Action item
Put the text lines of the rows into a Markdown table with the columns Line and Text. Start at the line containing "info@galileu.pt" and end at the last line of the rows, numbering each line, leaving out blank lines, and omitting the pictures.

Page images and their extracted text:
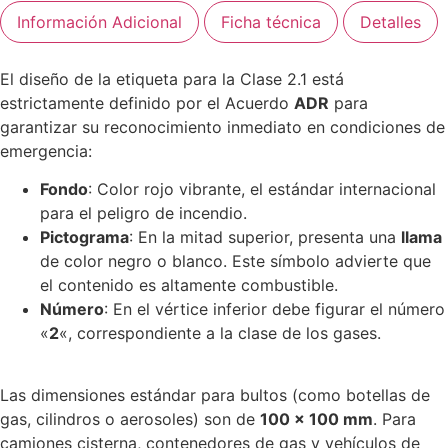
Información Adicional
Ficha técnica
Detalles
El diseño de la etiqueta para la Clase 2.1 está
estrictamente definido por el Acuerdo
ADR
para
garantizar su reconocimiento inmediato en condiciones de
emergencia:
Fondo
: Color rojo vibrante, el estándar internacional
para el peligro de incendio.
Pictograma
: En la mitad superior, presenta una
llama
de color negro o blanco. Este símbolo advierte que
el contenido es altamente combustible.
Número
: En el vértice inferior debe figurar el número
«
2
«, correspondiente a la clase de los gases.
Las dimensiones estándar para bultos (como botellas de
gas, cilindros o aerosoles) son de
100 x 100 mm
. Para
camiones cisterna, contenedores de gas y vehículos de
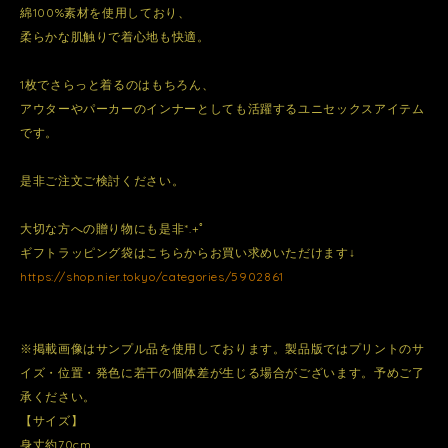
綿100%素材を使用しており、
柔らかな肌触りで着心地も快適。
1枚でさらっと着るのはもちろん、
アウターやパーカーのインナーとしても活躍するユニセックスアイテム
です。
是非ご注文ご検討ください。
大切な方への贈り物にも是非*.+ﾟ
ギフトラッピング袋はこちらからお買い求めいただけます↓
https://shop.nier.tokyo/categories/5902861
※掲載画像はサンプル品を使用しております。製品版ではプリントのサ
イズ・位置・発色に若干の個体差が生じる場合がございます。予めご了
承ください。
【サイズ】
身丈約70cm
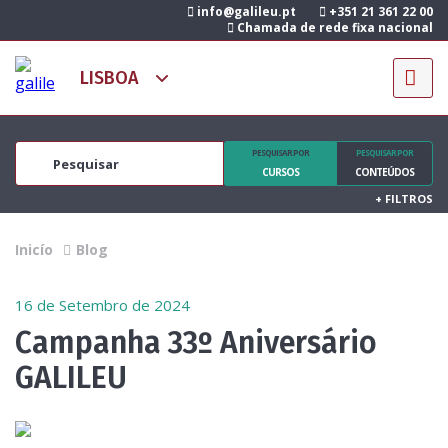
info@galileu.pt
+351 21 361 22 00
Chamada de rede fixa nacional
PESQUISAR POR
PESQUISAR POR
CURSOS
CONTEÚDOS
+
FILTROS
Inicío
Blog
16 de Setembro de 2024
Campanha 33º Aniversário
GALILEU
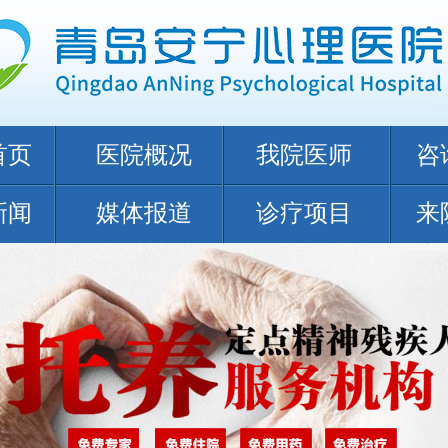
首页
医院概况
我院医师
咨
新闻
媒体报道
诊疗项目
来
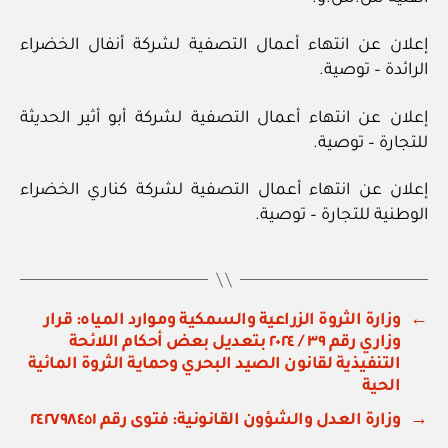
إعلان عن انتهاء أعمال التصفية لشركة أنفال الخضراء
الرائدة – توصية.
إعلان عن انتهاء أعمال التصفية لشركة أبو أثير الحديثة
للتجارة – توصية.
إعلان عن انتهاء أعمال التصفية لشركة كناري الخضراء
الوطنية للتجارة – توصية.
←
وزارة الثروة الزراعية والسمكية وموارد المياه: قرار
وزاري رقم ٣٩ / ٢٠٢٤ بتعديل بعض أحكام اللائحة
التنفيذية لقانون الصيد البحري وحماية الثروة المائية
الحية
→
وزارة العدل والشؤون القانونية: فتوى رقم ٢٤٢٧٩٨٤٥١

Written answer
| Line | Text |
|---|---|
| 1 | info@galileu.pt |
| 2 | +351 21 361 22 00 |
| 3 | Chamada de rede fixa nacional |
| 4 | PESQUISAR POR |
| 5 | PESQUISAR POR |
| 6 | CURSOS |
| 7 | CONTEÚDOS |
| 8 | + |
| 9 | FILTROS |
| 10 | Inicío |
| 11 | Blog |
| 12 | 16 de Setembro de 2024 |
| 13 | Campanha 33º Aniversário |
| 14 | GALILEU |
| 15 | 首页 |
| 16 | 医院概况 |
| 17 | 我院医师 |
| 18 | 咨 |
| 19 | 新闻 |
| 20 | 媒体报道 |
| 21 | 诊疗项目 |
| 22 | 来 |
| 23 | إعلان عن انتهاء أعمال التصفية لشركة أنفال الخضراء |
| 24 | الرائدة – توصية. |
| 25 | إعلان عن انتهاء أعمال التصفية لشركة أبو أثير الحديثة |
| 26 | للتجارة – توصية. |
| 27 | إعلان عن انتهاء أعمال التصفية لشركة كناري الخضراء |
| 28 | الوطنية للتجارة – توصية. |
| 29 | ← |
| 30 | وزارة الثروة الزراعية والسمكية وموارد المياه: قرار |
| 31 | وزاري رقم ٣٩ / ٢٠٢٤ بتعديل بعض أحكام اللائحة |
| 32 | التنفيذية لقانون الصيد البحري وحماية الثروة المائية |
| 33 | الحية |
| 34 | → |
| 35 | وزارة العدل والشؤون القانونية: فتوى رقم ٢٤٢٧٩٨٤٥١ |